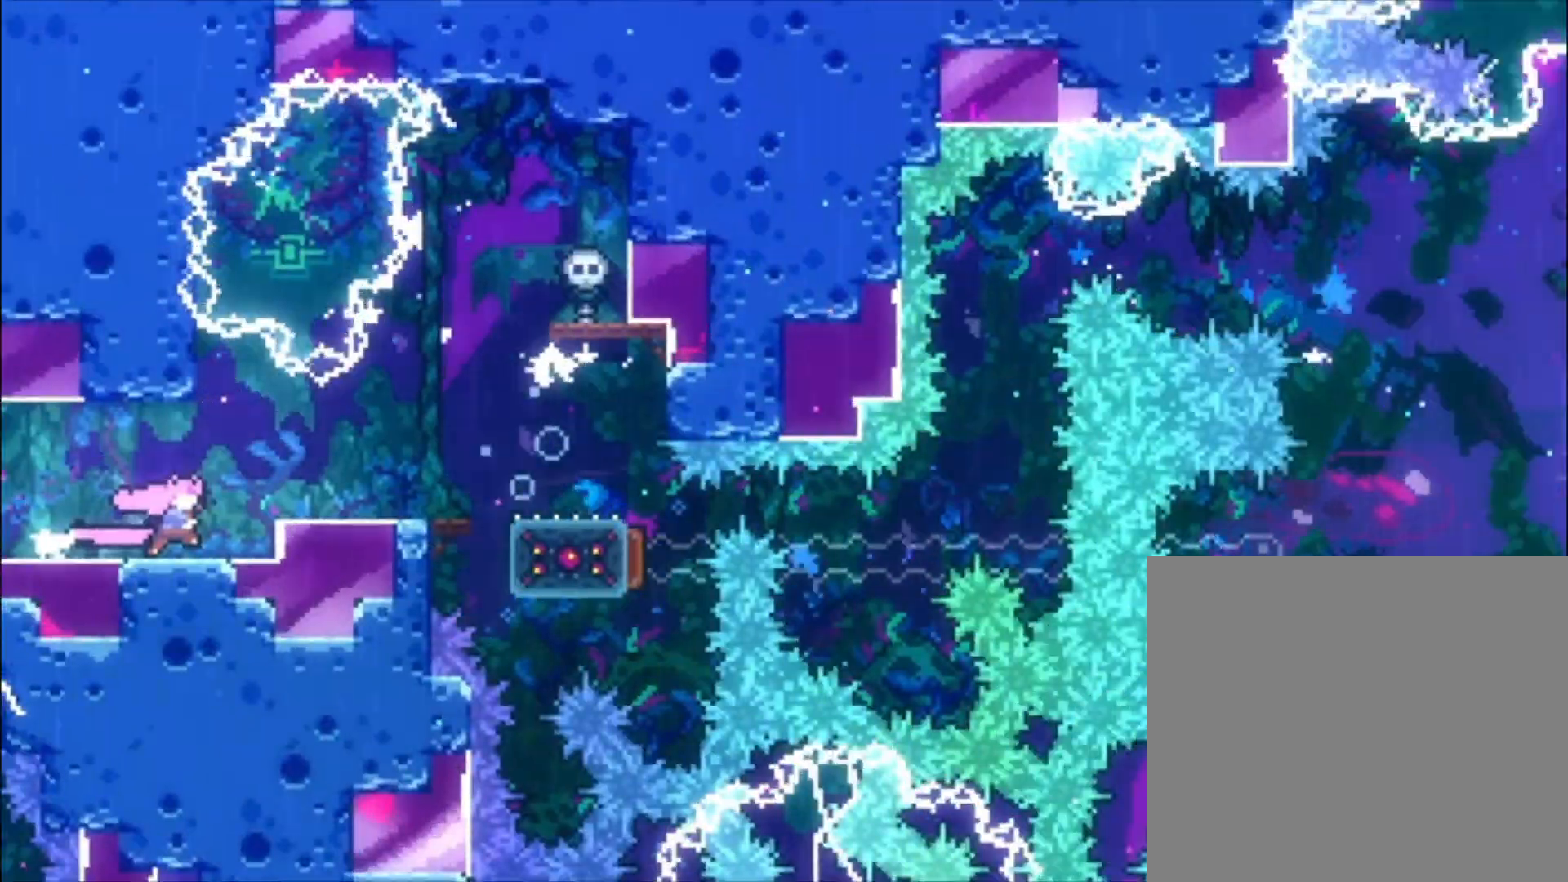
{"buttons": [], "left_stick": "left", "events": [[367, "left_stick", "center"], [500, "left_stick", "left"]]}
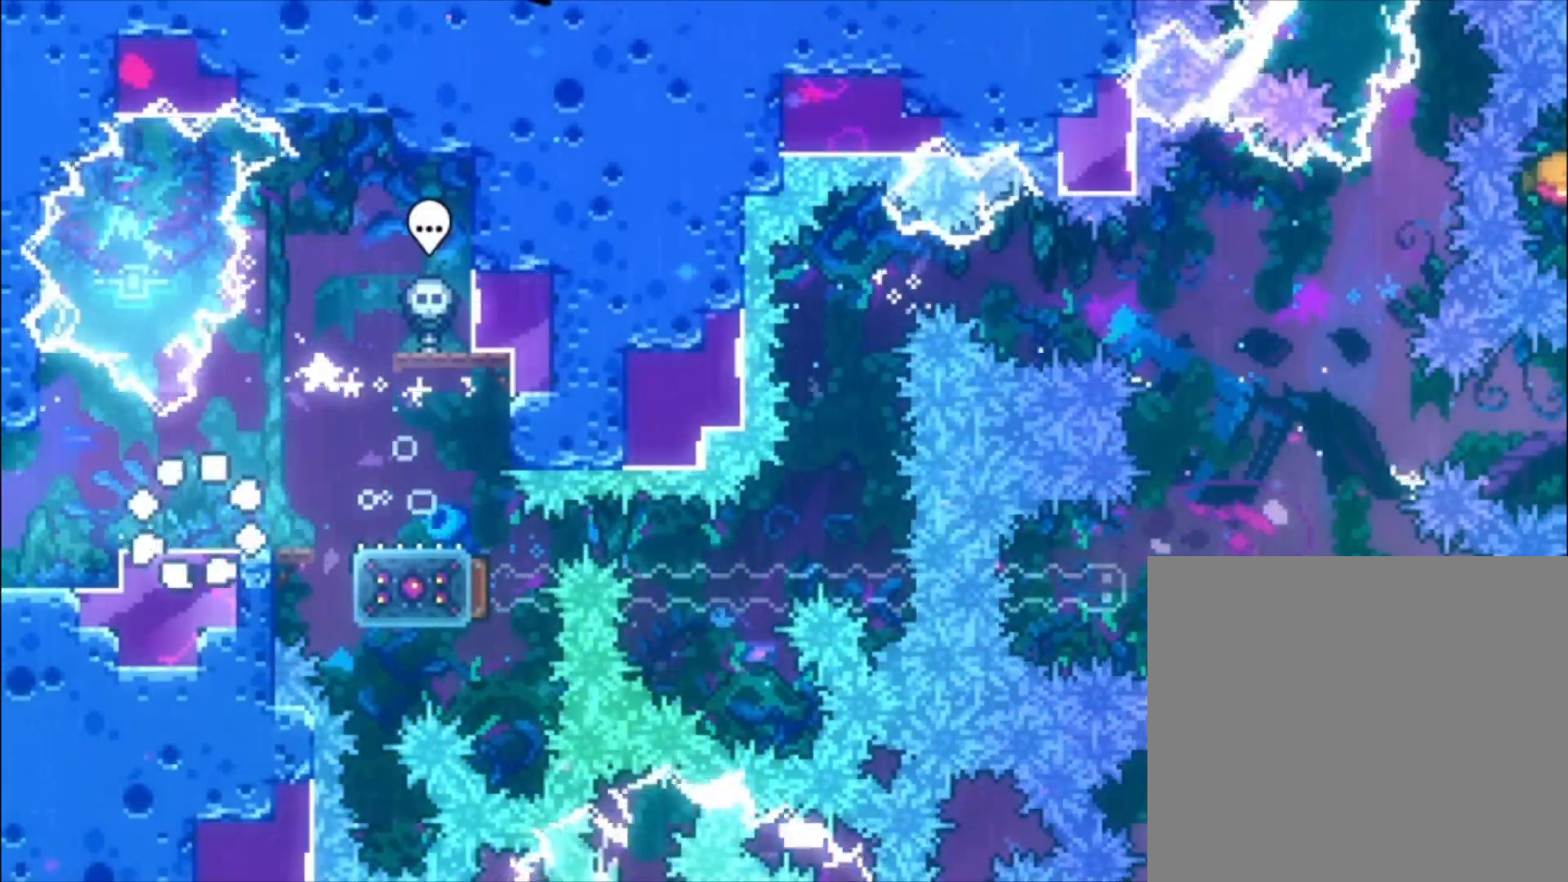
{"buttons": [], "left_stick": "center", "events": [[167, "left_stick", "center"], [367, "A", "down"], [433, "A", "up"]]}
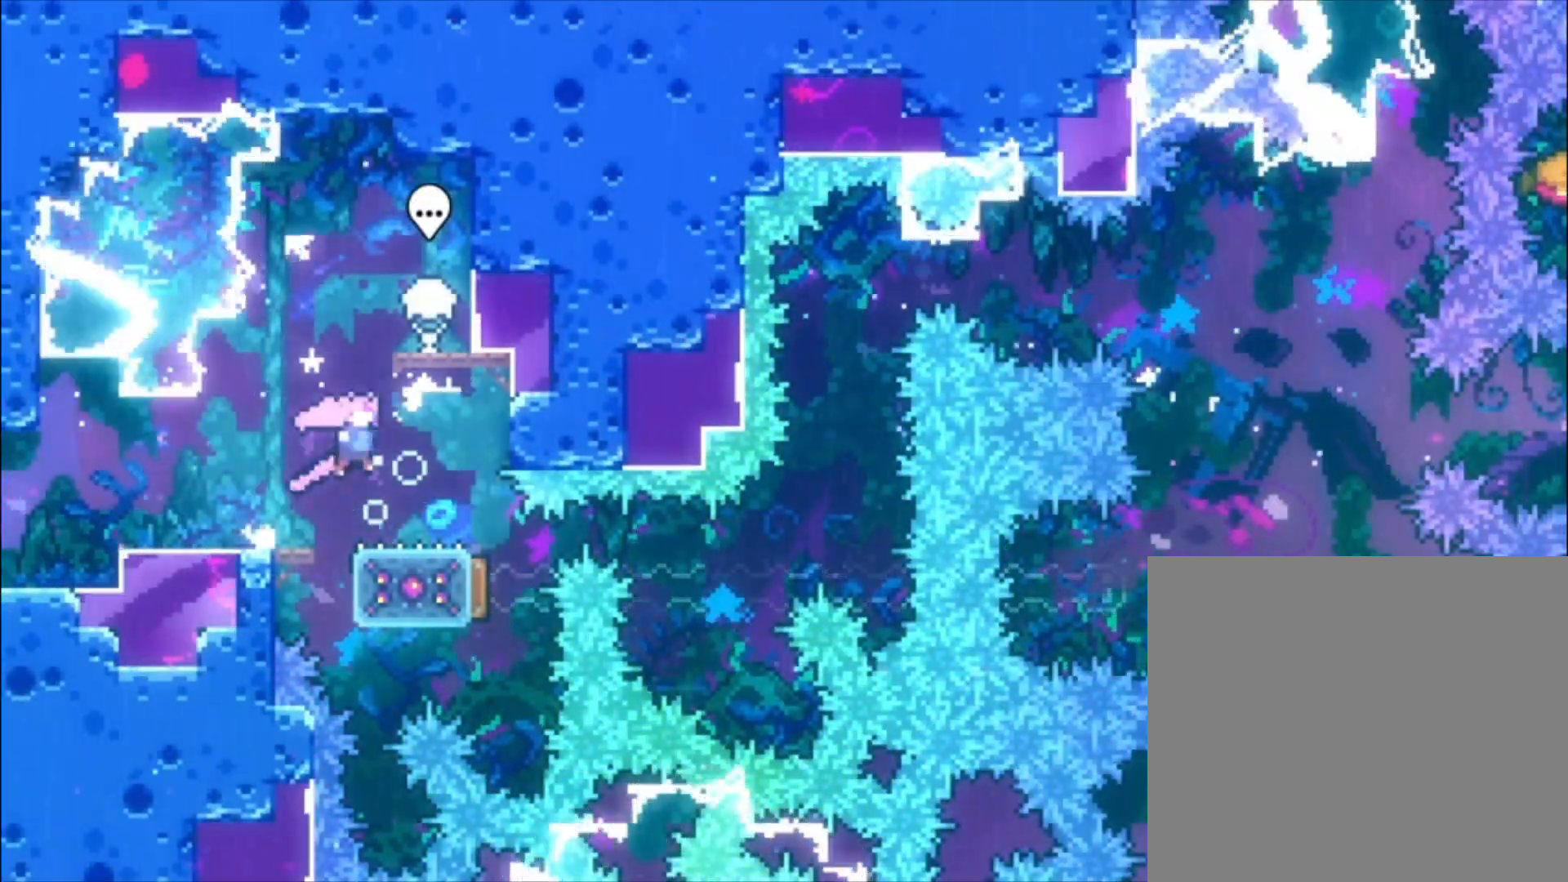
{"buttons": ["X"], "left_stick": "down-left", "events": [[133, "left_stick", "down-left"], [367, "X", "down"]]}
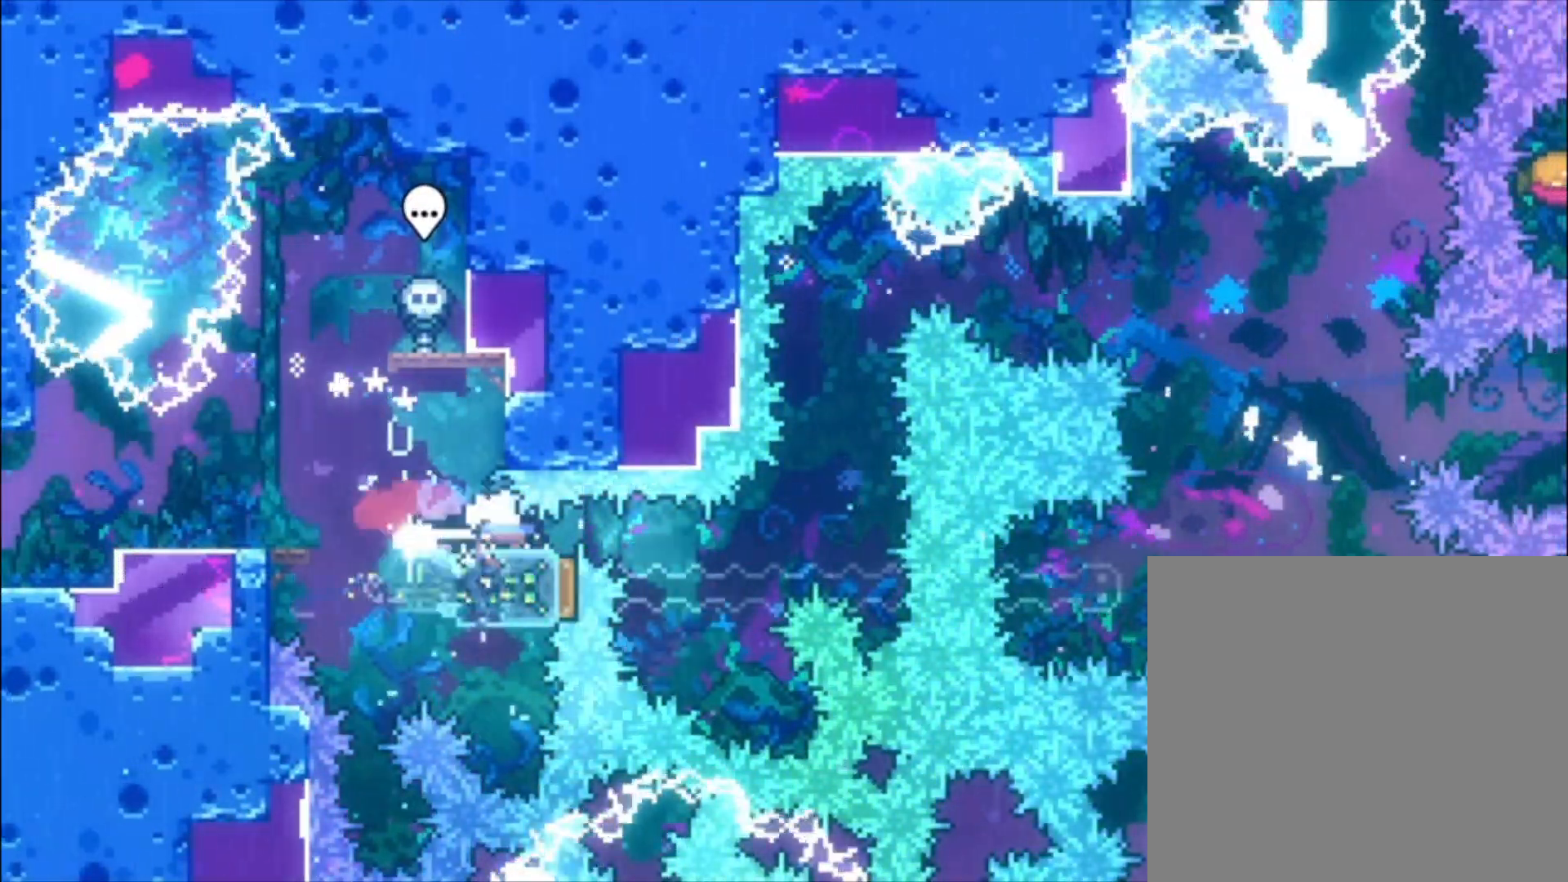
{"buttons": [], "left_stick": "up-left", "events": [[33, "X", "up"], [267, "X", "down"], [267, "left_stick", "up-left"], [433, "X", "up"]]}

········

> Task objective
Omit the pictures, then set down all the remaining data exactly as given.

> Exercise output
{"buttons": [], "left_stick": "left", "events": [[367, "left_stick", "center"], [500, "left_stick", "left"]]}
{"buttons": [], "left_stick": "center", "events": [[167, "left_stick", "center"], [367, "A", "down"], [433, "A", "up"]]}
{"buttons": ["X"], "left_stick": "down-left", "events": [[133, "left_stick", "down-left"], [367, "X", "down"]]}
{"buttons": [], "left_stick": "up-left", "events": [[33, "X", "up"], [267, "X", "down"], [267, "left_stick", "up-left"], [433, "X", "up"]]}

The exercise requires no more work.